You mean not even \n?
Good point. I was fixating on the text. But actually spaces and
newlines would be good candidates for sniffing the encoding style.
Would this apply across all languages in unicode? If so then there are
a few predictable cases to signal non-BOM encoded UTF-16 & 32. As an
end developer, however, we could run into a problem with line endings.
If the file were encoded "LE" then reading a line would stop at the \n
and leave the \x00 (or \x00\x00\x00) in the buffer for the next read.
Really the file needs to be guessed on blocks of 4 bytes when guessing
UTF-16&32.
c - can we open a file with encoding type Guess?
You mean "open F, '<:encoding(Guess)'" ? The answer is no because in
order to guess encoding you have to actually read it. And to allow
file access after the guess you have to rewind the filehandle,
something you can't always do (consider socket).

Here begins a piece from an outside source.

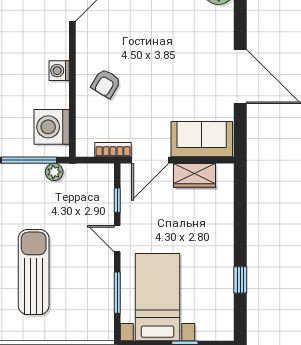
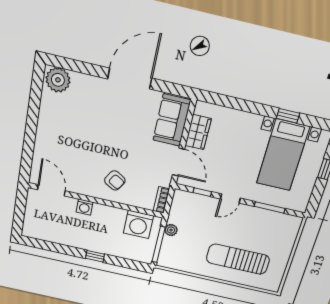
washing machine: (59, 71) -> (84, 207), moved
bookcase: (113, 150) -> (161, 200), moved
bed with nightstands: (158, 297) -> (283, 155), moved, turned -90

This may be worth further investigation - the decoder is indeterminate
at initial read. First read from filehandle does the guess and sets the
nature of decoding to take place....
I am not certain if I mentioned, but my entire reason for foraying
into this UTF-16 zone is because of Apple's address book. When it
exports a vCard file with non-ascii 0-127 characters it suddenly
switches from UTF-8 to UTF-16BE with no warning. Most annoying. I
think I will encourage them to include BOM at the start of their file
- and other UTF-16/32 exporters should be encouraged to do the same!
IMHO I think they should use UTF-8 instead but is that Apple that sets
standards for vCard? Let's see.... RFC2425
<http://www.ietf.org/rfc/rfc2425.txt> does not state that (but says
UTF-8 preferred).
I gave Apple feedback to that effect. They retorted that the sometimes
UTF-16 and sometimes UTF-8 was a feature not a bad idea. My read of the
RFC is that they should use UTF-8 unless they have a very good reason
not to.
If you like some of my suggestions above would you like me to propose
a patch and send your way?
Your patch is also welcome :)
Unless someone is itching to do the filehandle guess feature - I'll
have a look at that as time permits.
J